---------- Given text ----------
Complete Guide to Java String Substring
In this article, we are going to shed light on Java String substring() method.
String in Java is a class that represents a sequence of characters. However, sometimes we are not interested in all characters. We need just to manipulate some of them to solve one problem or another.
So, this is where the substring() method comes to the rescue.
What is a substring?
A substring, as the name implies, is a contiguous sequence of characters within a particular string.
In short, every subset or portion of an original string is called a substring.
For example, “devwithus” is composed of the following substrings: “dev”, “with”, “us”…
Now that we know what a substring is, let’s see how to create and manipulate it.
Fortunately, the String class provides a handy method called substring() especially to get a substring.
So, let’s dig deep and take a close look at it.
String.substring() Syntax Variants in Java
Basically, there are two overloaded variants of the substring() method:
public String substring(int startIndex): this version accepts only one parameter
public String substring(int startIndex, int endIndex): this variant accepts two parameters
For the method’s arguments, we have:
beginIndex: describes the starting index, it’s inclusive for both variants
endIndex: denotes the last index and it’s exclusive
Please bear in mind that both methods are susceptible to throw IndexOutOfBoundsException.
When substring() Throws IndexOutOfBoundsException?
The beginIndex should be greater than zero and less than the length of the string.
---------- Input data ----------
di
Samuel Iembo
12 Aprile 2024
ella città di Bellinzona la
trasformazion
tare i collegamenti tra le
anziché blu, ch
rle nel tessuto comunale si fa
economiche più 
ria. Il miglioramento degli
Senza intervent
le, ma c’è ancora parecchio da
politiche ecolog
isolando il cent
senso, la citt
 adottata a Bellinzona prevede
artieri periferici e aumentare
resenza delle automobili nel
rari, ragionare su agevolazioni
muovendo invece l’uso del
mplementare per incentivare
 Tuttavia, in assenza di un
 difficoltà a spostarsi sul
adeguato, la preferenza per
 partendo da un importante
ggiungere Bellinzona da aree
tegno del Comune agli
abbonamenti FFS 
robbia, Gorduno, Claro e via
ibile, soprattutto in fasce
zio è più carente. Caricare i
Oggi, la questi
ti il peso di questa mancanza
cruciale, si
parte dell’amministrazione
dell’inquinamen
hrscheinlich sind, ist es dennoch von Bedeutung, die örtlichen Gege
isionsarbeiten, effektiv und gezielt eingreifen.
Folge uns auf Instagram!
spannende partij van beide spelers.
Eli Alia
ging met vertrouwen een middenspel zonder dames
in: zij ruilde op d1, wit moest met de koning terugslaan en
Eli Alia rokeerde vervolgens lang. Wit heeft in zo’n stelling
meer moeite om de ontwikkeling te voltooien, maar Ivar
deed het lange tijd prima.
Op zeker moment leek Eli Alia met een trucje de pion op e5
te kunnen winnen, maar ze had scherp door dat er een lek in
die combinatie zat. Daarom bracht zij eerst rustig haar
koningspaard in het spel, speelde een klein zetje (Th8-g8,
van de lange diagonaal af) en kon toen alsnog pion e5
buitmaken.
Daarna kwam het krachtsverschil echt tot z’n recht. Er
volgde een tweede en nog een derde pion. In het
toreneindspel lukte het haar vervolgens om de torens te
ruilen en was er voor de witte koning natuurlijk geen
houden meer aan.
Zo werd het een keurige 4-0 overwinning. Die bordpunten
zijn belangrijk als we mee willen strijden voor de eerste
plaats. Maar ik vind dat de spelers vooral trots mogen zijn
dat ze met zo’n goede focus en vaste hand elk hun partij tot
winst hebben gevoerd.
----------
**What you should do:** Pick up the Java substring guide after its last sentence and keep writing it in the same style.

**Your response:**
Also, endIndex should be greater than or equal to beginIndex and less than the length of the given string.
Otherwise the substring() method will simply throws IndexOutOfBoundsException.
substring(int beginIndex) Example
The extracted portion starts with the character at the index beginIndex till the end of the string.
Let’s see how this method is implemented in Java:
public String substring(int beginIndex) {
if (beginIndex < 0) {
throw new StringIndexOutOfBoundsException(beginIndex);
}
int subLen = length() - beginIndex;
if (subLen < 0) {
throw new StringIndexOutOfBoundsException(subLen);
}
if (beginIndex == 0) {
return this;
}
return isLatin1() ? StringLatin1.newString(value, beginIndex, subLen)
: StringUTF16.newString(value, beginIndex, subLen);
}
For instance, let’s see how we can use substring(int beginIndex) to find some of the subregions of a given string:
public class SubstringsOfString {
public SubstringsOfString() {
}
public static void main(String[] args) {
String mystr = System."devwithus.com";
System.out.println(mystr.substring(2));
System.out.println(mystr.substring(5));
System.out.println(mystr.substring(7));
}
}
Program output:
vwithus.com
thus.com
us.com
substring(int beginIndex, int endIndex) Example
Typically, this overloaded method accepts two parameters and produces a new string that is a portion of the given string.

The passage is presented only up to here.